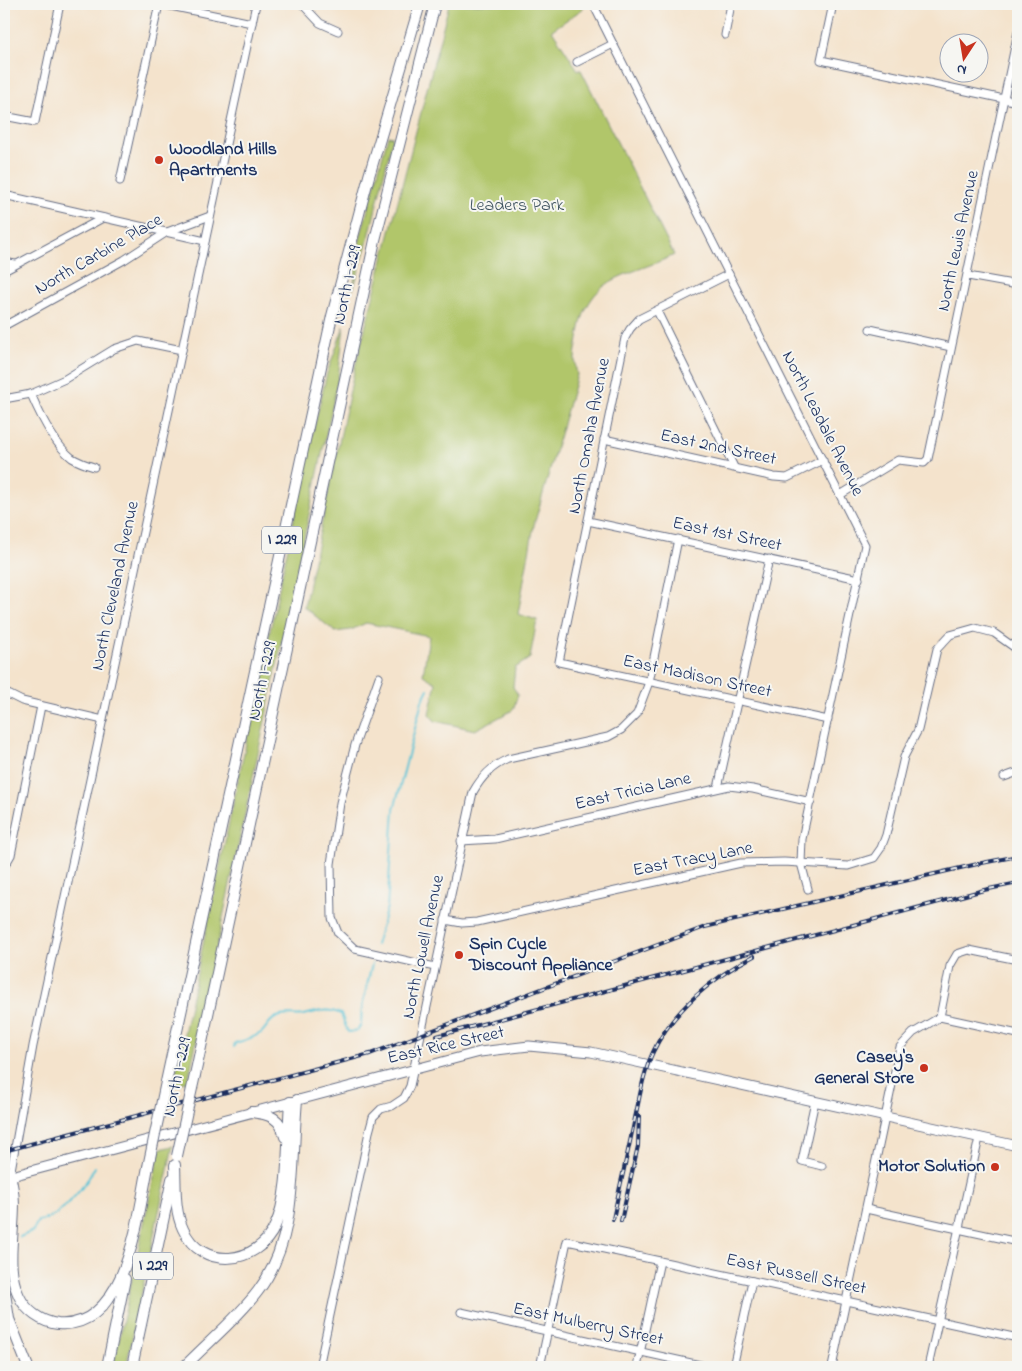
<svg xmlns="http://www.w3.org/2000/svg" width="1022" height="1371" font-family="'Indie Flower',sans-serif">
<style>
.green{fill:#b1c66a;stroke:#667a64}
.lines{fill:none;stroke-linecap:round;stroke-linejoin:round}
.stream{stroke:#5bc4d7;stroke-width:2}
.minor-casing{stroke:#676e84;stroke-width:9}
.major-casing{stroke:#676e84;stroke-width:11}
.highway-casing{stroke:#676e84;stroke-width:12}
.minor{stroke:#fff;stroke-width:7}
.major{stroke:#fff;stroke-width:9}
.highway{stroke:#fff;stroke-width:10}
.rail-casing{stroke:#1b2f5e;stroke-width:4}
.rail{stroke:#f6f6f2;stroke-width:2;stroke-dasharray:5.5;stroke-linecap:butt}
.highway-bridge-casing{stroke:#676e84;stroke-width:12;stroke-linecap:butt}
.highway-bridge{stroke:#fff;stroke-width:10}
.poi-dot{fill:#c8321e;stroke:#f6f6f2;stroke-width:2}
.labels{text-anchor:middle;dominant-baseline:central;stroke-width:4;stroke-linejoin:round;paint-order:stroke}
.shield{fill:#f6f6f2;stroke:#5d6b8a;stroke-width:1}
.shield-label{font-size:16px;font-weight:bold;fill:#1b2f5e}
.poi-label{font-size:18px;font-weight:bold;fill:#1b2f5e;stroke:#f6f6f2;text-anchor:start}
.park-label{font-size:18px;fill:#405561;stroke:#f6f6f2}
.street-label{font-size:18px;fill:#1b2f5e;stroke:#f6f6f2}
</style>
<rect width="100%" height="100%" fill="#f6f6f2"/>
<filter id="ink" filterUnits="userSpaceOnUse"><feTurbulence type="fractalNoise" baseFrequency=".02" numOctaves="2"/><feDisplacementMap in="SourceGraphic" scale="10" xChannelSelector="R" yChannelSelector="G"/><feConvolveMatrix kernelMatrix="1 2 1 2 8 2 1 2 1" color-interpolation-filters="sRGB"/></filter>
<filter id="wash" filterUnits="userSpaceOnUse"><feTurbulence type="fractalNoise" baseFrequency=".0096" numOctaves="4" result="noise"/><feDisplacementMap in="SourceGraphic" scale="20" xChannelSelector="R" yChannelSelector="G"/><feGaussianBlur stdDeviation="1.12" result="paint"/><feColorMatrix in="noise" values="0 0 0 0 0 0 0 0 0 0 0 0 0 0 0 0 0 1.4 0 .05"/><feComposite in="paint" operator="in"/></filter>
<g filter="url(#wash)">
<rect width="100%" height="100%" fill="#f4e3cc"/>
<g class="green">
<path d="M 449,4 L 581,4 L 584,8 L 552,30 L 578,70 L 581,70 L 674,255 C 629,277 589,274 579,333 C 576,353 573,355 577,375 L 534,525 L 518,614 L 537,620 L 530,658 L 515,668 L 513,687 L 518,695 L 513,710 L 475,730 L 435,721 L 429,714 L 436,683 L 423,675 L 429,636 L 366,623 L 351,630 L 334,632 L 333,630 L 304,607 L 355,367 Z"/>
<polygon points="388,136 393,137 369,237 353,290 360,238"/>
<polygon points="344,326 338,379 188,1081 173,1085 308,453 327,373"/>
<polygon points="173,1146 126,1367 113,1367 160,1149"/>
</g>
<g class="lines">
<g class="stream">
<polyline points="376,945 387,907 394,810 422,701 428,689"/>
<path d="M 234,1047 L 235,1043 C 243,1041 254,1037 261,1033 C 267,1028 268,1021 277,1017 C 286,1013 294,1017 303,1015 C 318,1012 326,1007 341,1014 L 348,1032 L 357,1031 L 361,1024 L 362,1007 L 372,964"/>
<path d="M 20,1237 L 33,1231 L 38,1221 C 59,1220 86,1185 95,1167"/>
</g>
</g>
</g>
<g filter="url(#ink)">
<g class="lines">
<defs>
<g id="minor">
<polyline points="161,4 252,23"/>
<polyline points="302,4 320,23 338,31"/>
<polyline points="593,4 865,545 802,839 801,863 808,889"/>
<polyline points="833,4 821,60 1018,102"/>
<polyline points="725,35 731,4"/>
<polyline points="577,62 613,44"/>
<polyline points="4,116 35,122 60,4"/>
<polyline points="120,181 159,4"/>
<polyline points="4,195 205,241"/>
<polyline points="4,262 15,264"/>
<polyline points="4,271 103,218"/>
<polyline points="729,274 639,319 630,329 625,338 559,662 828,720"/>
<polyline points="968,276 1018,285"/>
<polyline points="657,311 734,467"/>
<polyline points="4,326 124,260 167,232 210,216"/>
<polyline points="870,329 951,347"/>
<path d="M 31,394 C 40,415 54,444 72,458 C 79,462 87,465 94,467"/>
<polyline points="4,399 31,394 65,379 114,349 138,341 182,350"/>
<polyline points="604,439 774,477 787,478 823,460"/>
<polyline points="840,495 898,460 924,463 928,459 1018,32"/>
<polyline points="588,521 859,579"/>
<polyline points="379,677 355,745 340,803 331,864 332,918 338,933 355,949 435,967"/>
<polyline points="4,692 22,701 103,720"/>
<polyline points="1004,777 1018,772"/>
<polyline points="718,788 769,559"/>
<polyline points="461,841 495,839 729,786 753,789 811,802"/>
<polyline points="4,867 11,855 41,706"/>
<polyline points="445,920 462,923 477,922 741,863 784,862 848,866 874,858 881,848 886,835 904,757 918,730 937,649 950,635 975,628 994,633 1018,650"/>
<polyline points="940,1017 1018,1034"/>
<polyline points="815,1101 802,1161 822,1166"/>
<polyline points="10,1176 33,1046 256,4"/>
<polyline points="866,1209 1018,1242"/>
<polyline points="461,1312 709,1367"/>
<path d="M 319,1367 L 369,1132 L 373,1117 L 381,1109 L 392,1106 L 404,1098 L 410,1086 L 473,792 C 482,776 492,766 508,759 L 608,737 L 621,730 L 637,714 L 649,682 L 678,539"/>
<polyline points="540,1367 567,1241 1018,1338"/>
<polyline points="637,1367 660,1261"/>
<polyline points="733,1367 752,1281"/>
<polyline points="832,1367 900,1047 913,1033 940,1017 950,966 957,954 969,950 1018,960"/>
<polyline points="928,1367 979,1138"/>
</g>
<polyline id="major" points="4,1178 480,1052 529,1046 591,1052 1018,1146"/>
<g id="highway">
<polyline points="195,1075 375,240 435,4"/>
<polyline points="166,1082 332,316 369,176 420,4"/>
<path d="M 251,1112 C 270,1114 281,1118 285,1137"/>
<path d="M 175,1165 C 176,1186 174,1210 183,1229 C 201,1271 258,1265 275,1226 C 290,1195 287,1138 290,1102"/>
<path d="M 10,1176 C 22,1216 1,1258 19,1296 C 26,1311 41,1322 58,1324 C 127,1330 138,1215 148,1167"/>
<polyline points="4,1261 9,1187"/>
<polyline points="4,1287 9,1319 28,1367"/>
<polyline points="107,1367 125,1279"/>
<polyline points="132,1367 172,1179"/>
<path d="M 184,1367 C 208,1342 237,1319 258,1291 C 299,1238 291,1163 297,1100"/>
</g>
</defs>
<use href="#minor" class="minor-casing"/>
<use href="#major" class="major-casing"/>
<use href="#highway" class="highway-casing"/>
<use href="#minor" class="minor"/>
<use href="#major" class="major"/>
<use href="#highway" class="highway"/>
<defs>
<g id="rail">
<polyline points="437,1036 984,890 1018,883"/>
<polyline points="4,1151 370,1054 705,927 982,863 1018,856"/>
<path d="M 613,1219 C 620,1186 628,1152 635,1118 C 640,1096 643,1073 653,1052 C 672,1011 714,976 754,956"/>
<polyline points="621,1221 638,1146 639,1116"/>
</g>
</defs>
<use href="#rail" class="rail-casing"/>
<use href="#rail" class="rail"/>
<defs>
<g id="highway-bridge">
<polyline points="177,1156 195,1075"/>
<polyline points="148,1167 166,1082"/>
</g>
</defs>
<use href="#highway-bridge" class="highway-bridge-casing"/>
<use href="#highway-bridge" class="highway-bridge"/>
</g>
</g>
<g class="poi-dot">
<circle cx="159" cy="160" r="5"/>
<circle cx="459" cy="955" r="5"/>
<circle cx="924" cy="1068" r="5"/>
<circle cx="995" cy="1167" r="5"/>
</g>
<g class="labels">
<g class="shield">
<rect x="262" y="526.5" width="40" height="27" rx="4"/>
<rect x="133" y="1252.5" width="40" height="27" rx="4"/>
</g>
<g class="shield-label">
<text x="282" y="540">I 229</text>
<text x="153" y="1266">I 229</text>
</g>
<g class="poi-label">
<text x="169" y="150">Woodland Hills<tspan x="169" dy="21">Apartments</tspan></text>
<text x="469" y="945">Spin Cycle<tspan x="469" dy="21">Discount Appliance</tspan></text>
<text x="914" y="1058" text-anchor="end">Casey's<tspan x="914" dy="21">General Store</tspan></text>
<text x="985" y="1167" text-anchor="end">Motor Solution</text>
</g>
<g class="park-label">
<text x="517" y="206">Leaders Park</text>
</g>
<g class="street-label">
<text transform="translate(959 241) rotate(-78)">North Lewis Avenue</text>
<text transform="translate(99 255) rotate(-30)">North Carbine Place</text>
<text transform="translate(348 285) rotate(-78)">North I-229</text>
<text transform="translate(822 424) rotate(63)">North Leadale Avenue</text>
<text transform="translate(590 436) rotate(-79)">North Omaha Avenue</text>
<text transform="translate(718 448) rotate(12)">East 2nd Street</text>
<text transform="translate(727 535) rotate(12)">East 1st Street</text>
<text transform="translate(116 586) rotate(-78)">North Cleveland Avenue</text>
<text transform="translate(697 677) rotate(12)">East Madison Street</text>
<text transform="translate(263 681) rotate(-78)">North I-229</text>
<text transform="translate(633 792) rotate(-13)">East Tricia Lane</text>
<text transform="translate(693 860) rotate(-11)">East Tracy Lane</text>
<text transform="translate(424 947) rotate(-78)">North Lowell Avenue</text>
<text transform="translate(446 1046) rotate(-13)">East Rice Street</text>
<text transform="translate(178 1077) rotate(-78)">North I-229</text>
<text transform="translate(796 1275) rotate(12)">East Russell Street</text>
<text transform="translate(588 1325) rotate(12)">East Mulberry Street</text>
</g>
</g>
<rect width="1022" height="1371" fill="none" stroke="#f6f6f2" stroke-width="20"/>
<g transform="translate(964 58) rotate(192)"><circle r="24" fill="#f6f6f2" stroke="#9ea6b7"/>
<path d="M0-4L9 19L0 12L-9 19Z" fill="#c8321e"/>
<text y="-8" font-size="14" font-weight="bold" text-anchor="middle" fill="#1b2f5e">N</text>
</g>
</svg>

Work task –
Copy, from the material above, each line in which the string "green" occurs.

Answer to the exercise –
.green{fill:#b1c66a;stroke:#667a64}
<g class="green">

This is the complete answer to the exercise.